Even if nowadays anybody can go to the supermarket on Ash Wednesday and buy chops and ground beef and veal brains and so on, it wouldn’t really be in the spirit of the day. We’re hanging tough with vegetables, mostly. So healthy, so spiritually fortifying.
While we’re thinking of food, have you ever noticed that fasting, instead of clearing the mental decks for you to contemplate matters of the soul, usually has the opposite effect? That’s something to meditate on when you run out of repentance.
Meanwhile, we ate seppie in their ink tonight with polenta made the old-fashioned way (40 minutes of constant stirring). The seppie were so fresh that they practically smiled at us from their plastic bag — Nardo the fisherman had struck again, and we scored his last two. Technically the menu was well within the Ash Wednesday rules, but we totally violated their spirit — it was outrageously good.
I’m not sure whether I’m supposed to repent of that too.
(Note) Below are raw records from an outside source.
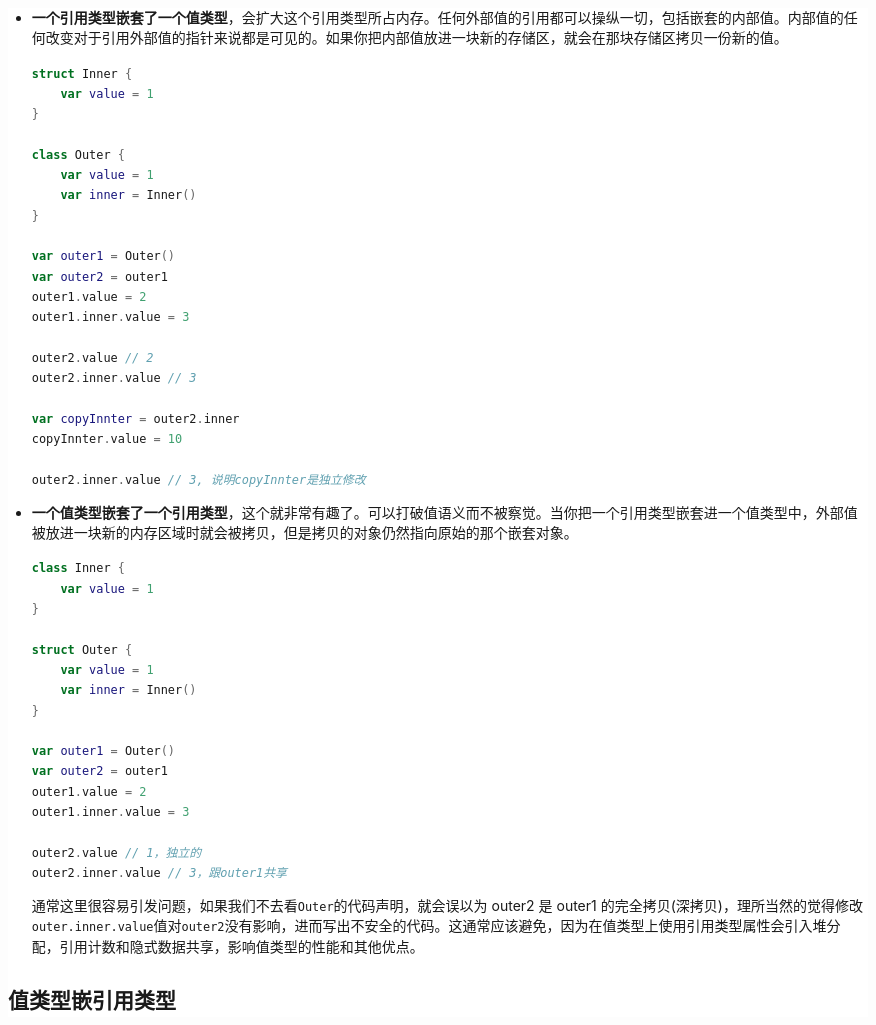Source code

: 
- **一个引用类型嵌套了一个值类型**，会扩大这个引用类型所占内存。任何外部值的引用都可以操纵一切，包括嵌套的内部值。内部值的任何改变对于引用外部值的指针来说都是可见的。如果你把内部值放进一块新的存储区，就会在那块存储区拷贝一份新的值。

  ```swift
  struct Inner {
      var value = 1
  }

  class Outer {
      var value = 1
      var inner = Inner()
  }

  var outer1 = Outer()
  var outer2 = outer1
  outer1.value = 2
  outer1.inner.value = 3

  outer2.value // 2
  outer2.inner.value // 3

  var copyInnter = outer2.inner
  copyInnter.value = 10

  outer2.inner.value // 3, 说明copyInnter是独立修改
  ```

- **一个值类型嵌套了一个引用类型**，这个就非常有趣了。可以打破值语义而不被察觉。当你把一个引用类型嵌套进一个值类型中，外部值被放进一块新的内存区域时就会被拷贝，但是拷贝的对象仍然指向原始的那个嵌套对象。

  ```swift
  class Inner {
      var value = 1
  }

  struct Outer {
      var value = 1
      var inner = Inner()
  }

  var outer1 = Outer()
  var outer2 = outer1
  outer1.value = 2
  outer1.inner.value = 3

  outer2.value // 1，独立的
  outer2.inner.value // 3，跟outer1共享
  ```

  通常这里很容易引发问题，如果我们不去看`Outer`的代码声明，就会误以为 outer2 是 outer1 的完全拷贝(深拷贝)，理所当然的觉得修改`outer.inner.value`值对`outer2`没有影响，进而写出不安全的代码。这通常应该避免，因为在值类型上使用引用类型属性会引入堆分配，引用计数和隐式数据共享，影响值类型的性能和其他优点。

## 值类型嵌引用类型
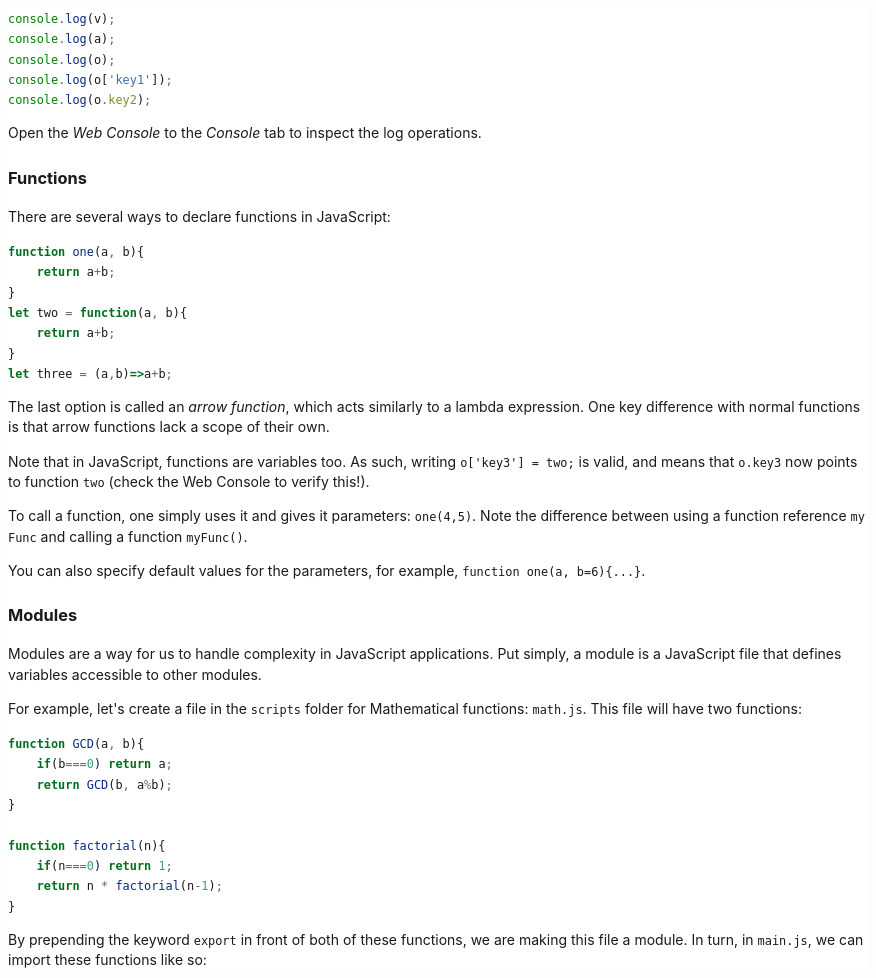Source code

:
 ```js
console.log(v);
console.log(a);
console.log(o);
console.log(o['key1']);
console.log(o.key2);
```

Open the *Web Console* to the *Console* tab to inspect the log operations.

### Functions

There are several ways to declare functions in JavaScript:

```js
function one(a, b){
    return a+b;
}
let two = function(a, b){
    return a+b;
}
let three = (a,b)=>a+b;
```

The last option is called an *arrow function*, which acts similarly to a lambda expression. One key difference with normal functions is that arrow functions lack a scope of their own.

Note that in JavaScript, functions are variables too. As such, writing `o['key3'] = two;` is valid, and means that `o.key3` now points to function `two` (check the Web Console to verify this!).

To call a function, one simply uses it and gives it parameters: `one(4,5)`. Note the difference between using a function reference `myFunc` and calling a function `myFunc()`.

You can also specify default values for the parameters, for example, `function one(a, b=6){...}`.

### Modules

Modules are a way for us to handle complexity in JavaScript applications. Put simply, a module is a JavaScript file that defines variables accessible to other modules.

For example, let's create a file in the `scripts` folder for Mathematical functions: `math.js`. This file will have two functions:

```js
function GCD(a, b){
    if(b===0) return a;
    return GCD(b, a%b);
}

function factorial(n){
    if(n===0) return 1;
    return n * factorial(n-1);
}
```

By prepending the keyword `export` in front of both of these functions, we are making this file a module. In turn, in `main.js`, we can import these functions like so:

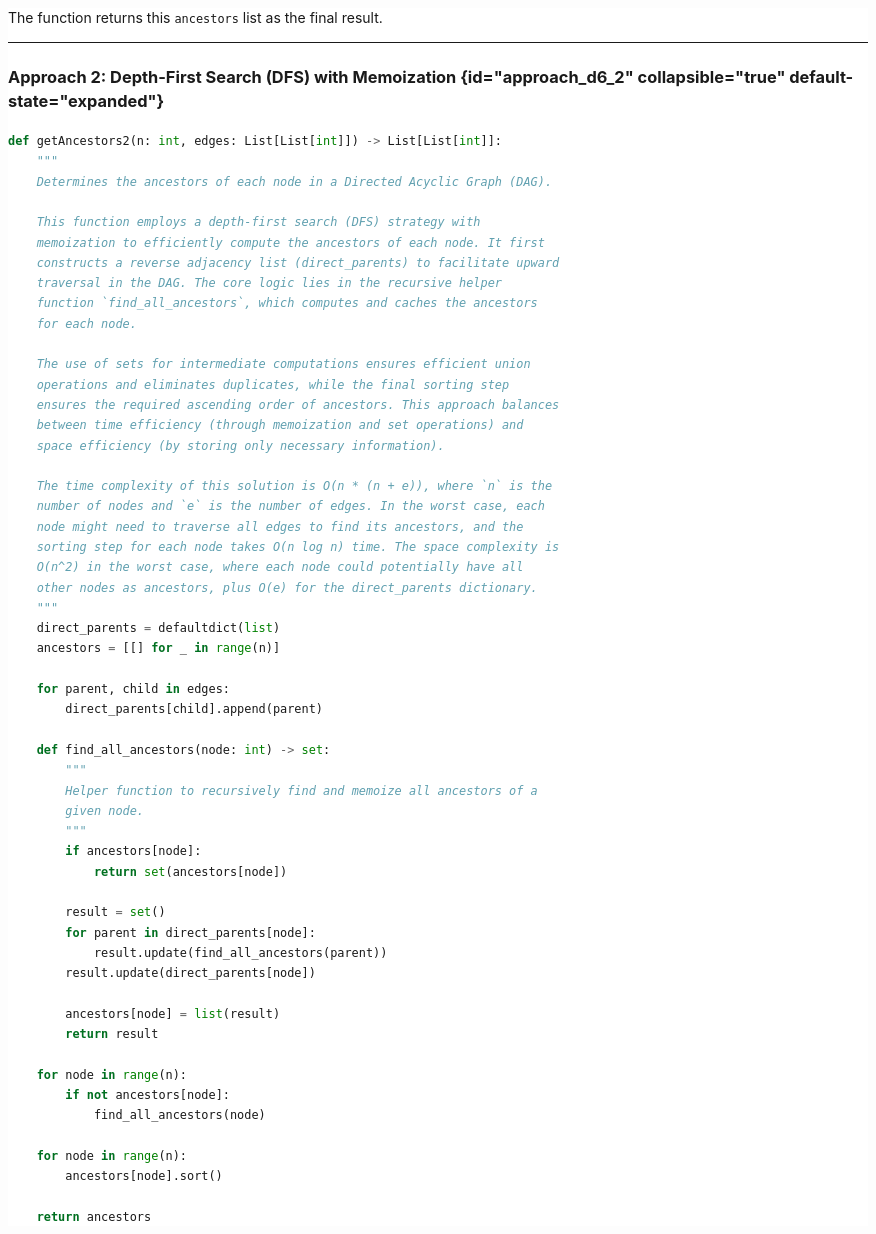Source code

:    The function returns this `ancestors` list as the final result.

---

### Approach 2: Depth-First Search (DFS) with Memoization {id="approach_d6_2" collapsible="true" default-state="expanded"}

```Python
def getAncestors2(n: int, edges: List[List[int]]) -> List[List[int]]:
    """
    Determines the ancestors of each node in a Directed Acyclic Graph (DAG).

    This function employs a depth-first search (DFS) strategy with
    memoization to efficiently compute the ancestors of each node. It first
    constructs a reverse adjacency list (direct_parents) to facilitate upward
    traversal in the DAG. The core logic lies in the recursive helper
    function `find_all_ancestors`, which computes and caches the ancestors
    for each node.

    The use of sets for intermediate computations ensures efficient union
    operations and eliminates duplicates, while the final sorting step
    ensures the required ascending order of ancestors. This approach balances
    between time efficiency (through memoization and set operations) and
    space efficiency (by storing only necessary information).

    The time complexity of this solution is O(n * (n + e)), where `n` is the
    number of nodes and `e` is the number of edges. In the worst case, each
    node might need to traverse all edges to find its ancestors, and the
    sorting step for each node takes O(n log n) time. The space complexity is
    O(n^2) in the worst case, where each node could potentially have all
    other nodes as ancestors, plus O(e) for the direct_parents dictionary.
    """
    direct_parents = defaultdict(list)
    ancestors = [[] for _ in range(n)]
    
    for parent, child in edges:
        direct_parents[child].append(parent)

    def find_all_ancestors(node: int) -> set:
        """
        Helper function to recursively find and memoize all ancestors of a 
        given node.
        """
        if ancestors[node]:
            return set(ancestors[node])
        
        result = set()
        for parent in direct_parents[node]:
            result.update(find_all_ancestors(parent))
        result.update(direct_parents[node])
        
        ancestors[node] = list(result)
        return result

    for node in range(n):
        if not ancestors[node]:
            find_all_ancestors(node)

    for node in range(n):
        ancestors[node].sort()

    return ancestors
```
I’m writing this on Martedi Grasso (Fat Tuesday) but I feel the hot breath of Lent on my neck. People with suitcases heading toward the train station and airport have been filling the vaporettos since this morning, even as the tourist launches continue to haul their loads of fun-seekers from Punta Sabbioni (where their big buses don’t have to pay any fees) back and forth across the Bacino of San Marco to the Piazza San Marco.
We went to the Piazza this afternoon to watch the official presentation of the Maria who won first prize, blue ribbon, grand cru, or whatever they give her. It was boring. What was more amusing were some of the costumes, as well as the massive lion of San Marco, complete with requisite book under upraised paw, made entirely of plant material — fruit, vegetables, leaves and fronds and huge lashings of imagination.
Then we were back in via Garibaldi for the free fritole and galani that local restaurateur and personality Lucio Bisutto arranged for some local club to give out. That old saying, “Build it and they will come”? Here, it’s “Put free food on a table and they will come.” The little old ladies are always the first; they’re like circling buzzards who can sense dying prey.